Exercise text -
──────
As HemOnc Today previously reported, first data from CheckMate 032 showed a 2-year OS rate of 26% with nivolumab (Opdivo, Bristol-Myers Squibb) plus ipilimumab (Yervoy, Bristol-Myers Squibb), and 14% with nivolumab alone.
“These data were really encouraging and certainly addressed an unmet need in the United States,” Rizvi said. “The National Comprehensive Cancer Network deemed the data important enough to include in guidelines for the treatment of small cell lung cancer in the United States.”
Because not all patients with small cell lung cancer respond to nivolumab with or without ipilimumab, researchers seek to identify a biomarker that can help predict response. However, 82% of patients with small cell lung cancer do not express PD-L1, a biomarker that has predicted response to immunotherapy in other disease states.
“This remains a puzzling factor considering small cell lung cancer has other similarities to non-small cell lung cancer,” Rizvi said.
Of 401 patients in the intent-to-treat population of CheckMate 032, 211 (53%) had evaluable tumor mutation burden data gathered from whole-exome sequencing on tumor and matched blood samples. This cohort included 133 patients (median age, 63 years; 59% men) treated with nivolumab alone and 78 (median age, 65 years; 67% men) treated with nivolumab plus ipilimumab.
──────
Records supplied -
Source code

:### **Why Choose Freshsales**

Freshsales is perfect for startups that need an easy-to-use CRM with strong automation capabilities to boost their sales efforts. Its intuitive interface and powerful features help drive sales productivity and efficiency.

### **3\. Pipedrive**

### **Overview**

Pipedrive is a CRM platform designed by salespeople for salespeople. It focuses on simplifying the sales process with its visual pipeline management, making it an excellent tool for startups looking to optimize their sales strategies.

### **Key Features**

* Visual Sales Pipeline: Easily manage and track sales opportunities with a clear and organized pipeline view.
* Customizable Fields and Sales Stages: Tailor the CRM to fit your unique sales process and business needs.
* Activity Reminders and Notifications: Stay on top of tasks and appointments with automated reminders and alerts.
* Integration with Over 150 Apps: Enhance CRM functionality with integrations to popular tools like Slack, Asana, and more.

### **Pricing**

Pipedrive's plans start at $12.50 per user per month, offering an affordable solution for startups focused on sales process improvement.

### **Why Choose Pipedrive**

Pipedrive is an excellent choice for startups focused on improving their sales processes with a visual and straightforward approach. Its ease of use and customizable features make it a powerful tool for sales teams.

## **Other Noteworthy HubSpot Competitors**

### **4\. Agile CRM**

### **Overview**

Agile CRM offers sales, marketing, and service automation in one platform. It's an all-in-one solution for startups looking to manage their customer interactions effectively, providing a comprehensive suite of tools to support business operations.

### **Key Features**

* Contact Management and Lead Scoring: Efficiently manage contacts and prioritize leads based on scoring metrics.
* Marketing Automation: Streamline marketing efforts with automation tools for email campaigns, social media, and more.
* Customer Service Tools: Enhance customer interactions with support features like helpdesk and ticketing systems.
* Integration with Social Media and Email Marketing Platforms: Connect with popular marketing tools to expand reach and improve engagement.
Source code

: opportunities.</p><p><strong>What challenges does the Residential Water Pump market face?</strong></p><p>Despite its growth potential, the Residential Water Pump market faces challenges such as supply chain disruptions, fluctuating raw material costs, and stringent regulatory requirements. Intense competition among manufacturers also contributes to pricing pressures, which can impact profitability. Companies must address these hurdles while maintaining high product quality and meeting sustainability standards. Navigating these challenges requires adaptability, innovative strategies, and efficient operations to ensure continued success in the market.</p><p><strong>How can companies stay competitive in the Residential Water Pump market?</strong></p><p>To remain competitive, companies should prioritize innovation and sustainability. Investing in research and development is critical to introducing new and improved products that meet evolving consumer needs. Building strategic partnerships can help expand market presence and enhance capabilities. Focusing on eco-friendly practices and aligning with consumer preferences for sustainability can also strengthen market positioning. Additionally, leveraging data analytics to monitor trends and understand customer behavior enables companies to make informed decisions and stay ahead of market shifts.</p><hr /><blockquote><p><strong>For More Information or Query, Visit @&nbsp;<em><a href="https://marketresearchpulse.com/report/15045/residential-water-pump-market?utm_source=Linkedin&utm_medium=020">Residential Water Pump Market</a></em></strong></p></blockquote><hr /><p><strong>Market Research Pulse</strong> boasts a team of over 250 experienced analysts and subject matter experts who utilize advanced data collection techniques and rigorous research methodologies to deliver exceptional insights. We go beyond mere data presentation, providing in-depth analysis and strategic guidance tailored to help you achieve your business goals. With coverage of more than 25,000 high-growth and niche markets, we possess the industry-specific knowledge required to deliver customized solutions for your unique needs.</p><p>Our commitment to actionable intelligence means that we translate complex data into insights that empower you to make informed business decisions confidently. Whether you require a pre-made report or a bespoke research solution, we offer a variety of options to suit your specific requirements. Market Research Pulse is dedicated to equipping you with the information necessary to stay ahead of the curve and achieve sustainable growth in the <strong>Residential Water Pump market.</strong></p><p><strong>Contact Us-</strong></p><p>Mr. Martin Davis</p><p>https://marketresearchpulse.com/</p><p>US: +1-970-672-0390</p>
──────
Directions -
a – Summarize the CheckMate 032 excerpt in two sentences.
b – Answer these questions from the CheckMate 032 excerpt:
(i) What 2-year OS rate did the first data show with nivolumab plus ipilimumab?
(ii) What percentage of patients with small cell lung cancer do not express PD-L1?
(iii) How many patients with evaluable tumor mutation burden data were treated with nivolumab alone?

Responses by task -
a – Early CheckMate 032 data showed a 2-year OS rate of 26% with nivolumab plus ipilimumab and 14% with nivolumab alone, and the National Comprehensive Cancer Network included the data in its guidelines for treating small cell lung cancer in the United States. Because not all patients respond and 82% of patients with small cell lung cancer do not express PD-L1, researchers seek a biomarker to predict response, and 211 of the 401 patients in the intent-to-treat population had evaluable tumor mutation burden data from whole-exome sequencing.

b –
(i) 26%
(ii) 82%
(iii) 133